The list of acceptable tables can be found in the
the example settings file, and corresponds to the
values found in the |
pudl_etl¶
The pudl_etl
script requires a YAML settings file. In the repository this
example file is lives in src/pudl/package_data/settings
. This example file
(etl_example.yml
) is deployed onto a user’s system in the
pudl_out/settings
directory when the pudl_setup
script is run. Once
this file is in the settings directory, users can modify or copy it and have
multiple versions to use with pudl_etl
for different scenarios.
This settings file is meant to be edited to enable users to set the scope of data that they would like to use in PUDL. Most datasets can be stand-alone data packages. If you only want to use FERC Form 1, you can remove the other data package descriptors, or alter their parameters such that no data would be loaded. The settings are verified early on in the ETL process so if you got something wrong, you should get an assertion error quickly.
While PUDL largely keeps datasets disentangled for ETL purposes (enabling stand-alone ETL) the EPA CEMS and EIA datasets are exceptions. EPA CEMS cannot be loaded without EIA – it relies on IDs that come from EIA 860. Similarly, EIA Forms 860 and 923 are very tightly interdependent. You can load only EIA 860, but the settings verification will automatically add in a few 923 tables that are needed for 860.
The settings verification also removes empty datasets and data packages – the data packages described in the settings file that do not include any years or states, which would generate an empty data package.

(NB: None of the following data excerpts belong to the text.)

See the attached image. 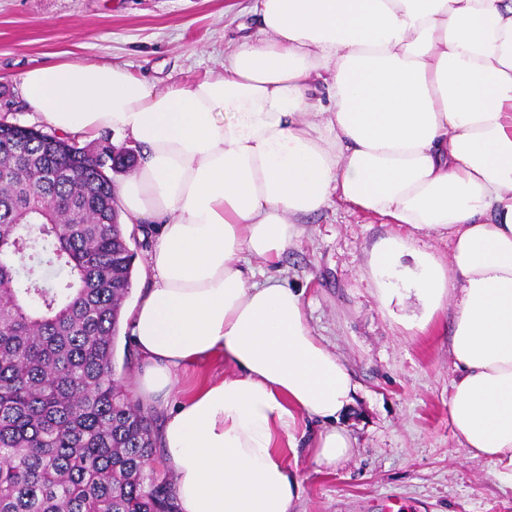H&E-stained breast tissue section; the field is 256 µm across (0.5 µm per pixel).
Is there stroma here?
<instances>
[{
	"label": "stroma",
	"instance_id": "stroma-1",
	"mask_svg": "<svg viewBox=\"0 0 512 512\" xmlns=\"http://www.w3.org/2000/svg\"><path fill=\"white\" fill-rule=\"evenodd\" d=\"M253 0H0V102L9 121L48 124L21 90L22 74L64 60L112 62L157 90L216 77L241 29H254ZM279 262L301 289L308 323L359 386L343 418L356 439L336 468L299 448L288 467L301 483L294 512H512V478L470 459L448 417L455 376L454 305L424 331L407 329L416 299L383 301L370 265L388 239L400 262L418 255L448 263L447 238L417 234L336 203L306 217Z\"/></svg>",
	"mask_w": 512,
	"mask_h": 512
}]
</instances>
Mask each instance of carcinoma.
<instances>
[{"mask_svg":"<svg viewBox=\"0 0 512 512\" xmlns=\"http://www.w3.org/2000/svg\"><path fill=\"white\" fill-rule=\"evenodd\" d=\"M112 144L13 123L0 135V512H177L157 418L114 379L132 285ZM68 276L17 277L15 240Z\"/></svg>","mask_w":512,"mask_h":512,"instance_id":"obj_1","label":"carcinoma"}]
</instances>
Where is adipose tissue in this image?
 <instances>
[{"label":"adipose tissue","mask_w":512,"mask_h":512,"mask_svg":"<svg viewBox=\"0 0 512 512\" xmlns=\"http://www.w3.org/2000/svg\"><path fill=\"white\" fill-rule=\"evenodd\" d=\"M258 29L213 79L156 91L111 63L24 73L63 134L142 148L116 198L154 241L130 314L141 394L164 415L179 512H292L299 445L333 468L356 440L358 386L312 332L301 291L256 280L300 217L339 200L447 237L449 266L409 275L427 317L454 302L449 421L473 458L512 472V0H256ZM228 373L186 397L181 374ZM312 430L298 440L302 425ZM228 371V368L221 360H212L201 368L190 370L183 378L180 385L174 392L173 399L176 400L183 390L192 388L197 382L206 377L221 376Z\"/></svg>","instance_id":"adipose-tissue-1"}]
</instances>
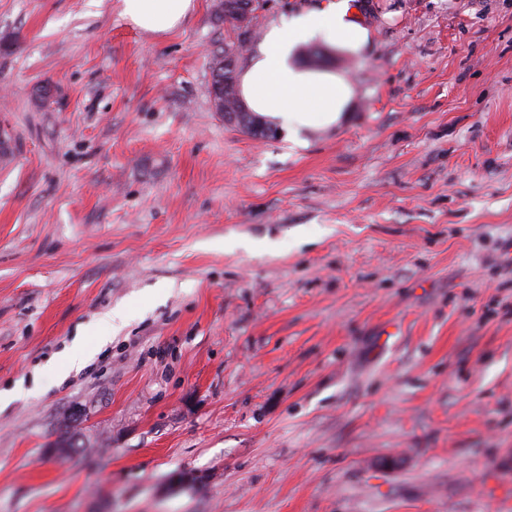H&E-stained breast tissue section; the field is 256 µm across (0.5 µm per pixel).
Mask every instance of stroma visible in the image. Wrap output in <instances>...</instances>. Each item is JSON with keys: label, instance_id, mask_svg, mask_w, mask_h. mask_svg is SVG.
Returning a JSON list of instances; mask_svg holds the SVG:
<instances>
[{"label": "stroma", "instance_id": "35a3bbf8", "mask_svg": "<svg viewBox=\"0 0 512 512\" xmlns=\"http://www.w3.org/2000/svg\"><path fill=\"white\" fill-rule=\"evenodd\" d=\"M355 2L293 149L213 110L211 0H0V512H512V0ZM195 9V0H120V15L134 27L151 34H166Z\"/></svg>", "mask_w": 512, "mask_h": 512}]
</instances>
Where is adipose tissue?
Instances as JSON below:
<instances>
[{
	"mask_svg": "<svg viewBox=\"0 0 512 512\" xmlns=\"http://www.w3.org/2000/svg\"><path fill=\"white\" fill-rule=\"evenodd\" d=\"M194 9L195 0H120L121 16L151 34L177 29ZM372 41L371 29L350 0H322L266 28L256 56L239 78L240 97L248 111L281 124L289 141L306 146L308 132L344 121L354 89L342 72L302 65V47L315 42L360 57Z\"/></svg>",
	"mask_w": 512,
	"mask_h": 512,
	"instance_id": "ef3b65f1",
	"label": "adipose tissue"
}]
</instances>
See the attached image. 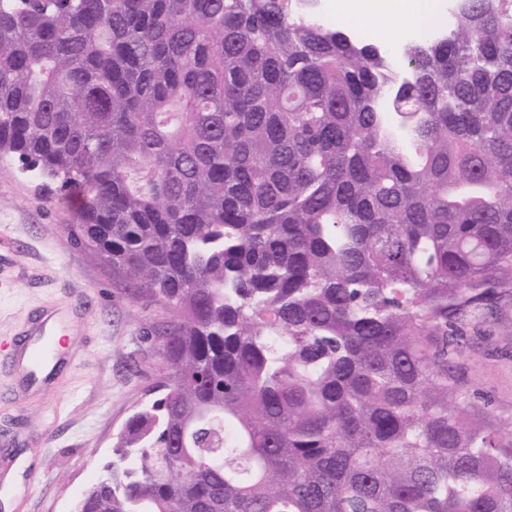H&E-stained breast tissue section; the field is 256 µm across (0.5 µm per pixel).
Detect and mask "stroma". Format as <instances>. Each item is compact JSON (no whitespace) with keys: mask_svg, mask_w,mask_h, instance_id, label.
<instances>
[{"mask_svg":"<svg viewBox=\"0 0 512 512\" xmlns=\"http://www.w3.org/2000/svg\"><path fill=\"white\" fill-rule=\"evenodd\" d=\"M78 221L71 203L0 158V464L27 461L10 484L0 467V499L11 501L0 512H73L160 378L152 331L172 312L118 287L111 268L69 236ZM49 311L71 340L36 387L19 370L16 345ZM466 331L476 342L459 361L463 393L512 418V301Z\"/></svg>","mask_w":512,"mask_h":512,"instance_id":"35a3bbf8","label":"stroma"}]
</instances>
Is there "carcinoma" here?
Returning <instances> with one entry per match:
<instances>
[{"label":"carcinoma","mask_w":512,"mask_h":512,"mask_svg":"<svg viewBox=\"0 0 512 512\" xmlns=\"http://www.w3.org/2000/svg\"><path fill=\"white\" fill-rule=\"evenodd\" d=\"M399 55L299 0H0V154L177 315L76 512H512L457 371L512 283V0Z\"/></svg>","instance_id":"obj_1"}]
</instances>
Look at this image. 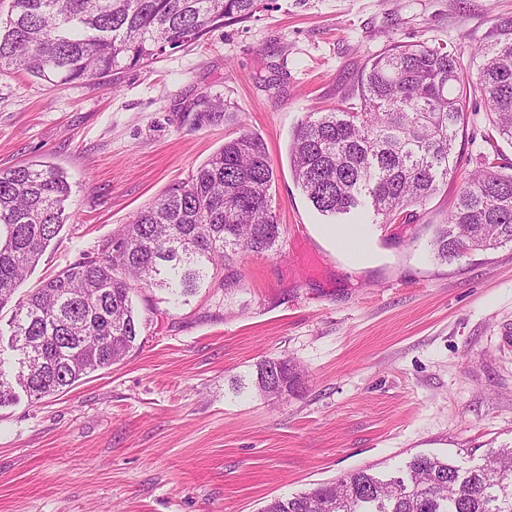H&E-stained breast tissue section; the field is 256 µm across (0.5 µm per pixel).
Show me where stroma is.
<instances>
[{
  "label": "stroma",
  "instance_id": "1",
  "mask_svg": "<svg viewBox=\"0 0 512 512\" xmlns=\"http://www.w3.org/2000/svg\"><path fill=\"white\" fill-rule=\"evenodd\" d=\"M248 21L122 73L118 88L0 75V168L35 161L72 186L66 220L22 284L36 288L206 161L240 124L277 173L273 251L240 253L188 304L136 290L142 343L120 364L0 408V512H262L274 497L416 455L481 465L512 443V244L435 259L488 127L468 102L457 170L410 224L371 208L320 214L288 146L310 112L340 105L397 43H444L463 61L512 22V0H267ZM231 107L200 129L181 107ZM363 228L365 258L327 235ZM306 373L268 401L236 389L264 358Z\"/></svg>",
  "mask_w": 512,
  "mask_h": 512
}]
</instances>
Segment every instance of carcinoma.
I'll return each instance as SVG.
<instances>
[{"mask_svg": "<svg viewBox=\"0 0 512 512\" xmlns=\"http://www.w3.org/2000/svg\"><path fill=\"white\" fill-rule=\"evenodd\" d=\"M266 0H12L0 21V74L25 73L55 84L110 81L146 68L168 50L198 43L251 18ZM465 65L448 45L401 44L376 56L347 104L311 112L289 145L296 184L323 215L371 207L383 224H408L412 208L452 173L467 102L481 95L491 152L464 180L432 247L442 260L512 243V164L497 138L512 141V25ZM230 104L202 94L186 107L190 125L224 120ZM275 182L264 141L244 127L93 254L18 295L64 224L71 186L52 166L0 168V310L13 306L7 361L0 348V407L14 387L36 400L123 361L142 322L132 294L160 288L179 301L209 283L241 251L273 250L280 238L272 206ZM254 390L272 400L302 386L281 358L254 365ZM261 512H512V448L479 467L418 455L400 476L371 468L294 496Z\"/></svg>", "mask_w": 512, "mask_h": 512, "instance_id": "carcinoma-1", "label": "carcinoma"}]
</instances>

Structure of the ETL Settings File¶
The general structure of the settings file and the names of the keys of the
dictionaries should not be changed, but the values of those dictionaries
should be edited. There are two high-level elements of the settings file:
pkg_bundle_name
and pkg_bundle_settings
. The pkg_bundle_name
will
be the directory that the bundle of packages described in the settings file.
The elements and structure of the pkg_bundle_settings
is described below:
pkg_bundle_settings
├── name : name of data package
│ title : short title of data package
│ description : longer description of data package
│ datasets
│ ├── dataset name
│ │ ├── dataset etl parameter like states : list of states
│ │ └── dataset etl parameter like years : list of years
│ └── dataset name
│ ├── dataset etl parameter like states : list of states
│ └── dataset etl parameter like years : list of years
└── another data package...
The dataset names must not be changed. The dataset names enabled include: eia, ferc1, epacems, glue and epaipm. Any other dataset name will raise assertion errors.
Dataset ETL parameters (like years, states, tables), will only register if they are a part of its dataset. If you put some FERC etl parameter in an EIA dataset dictionary, FERC will not be loaded as a part of that dataset.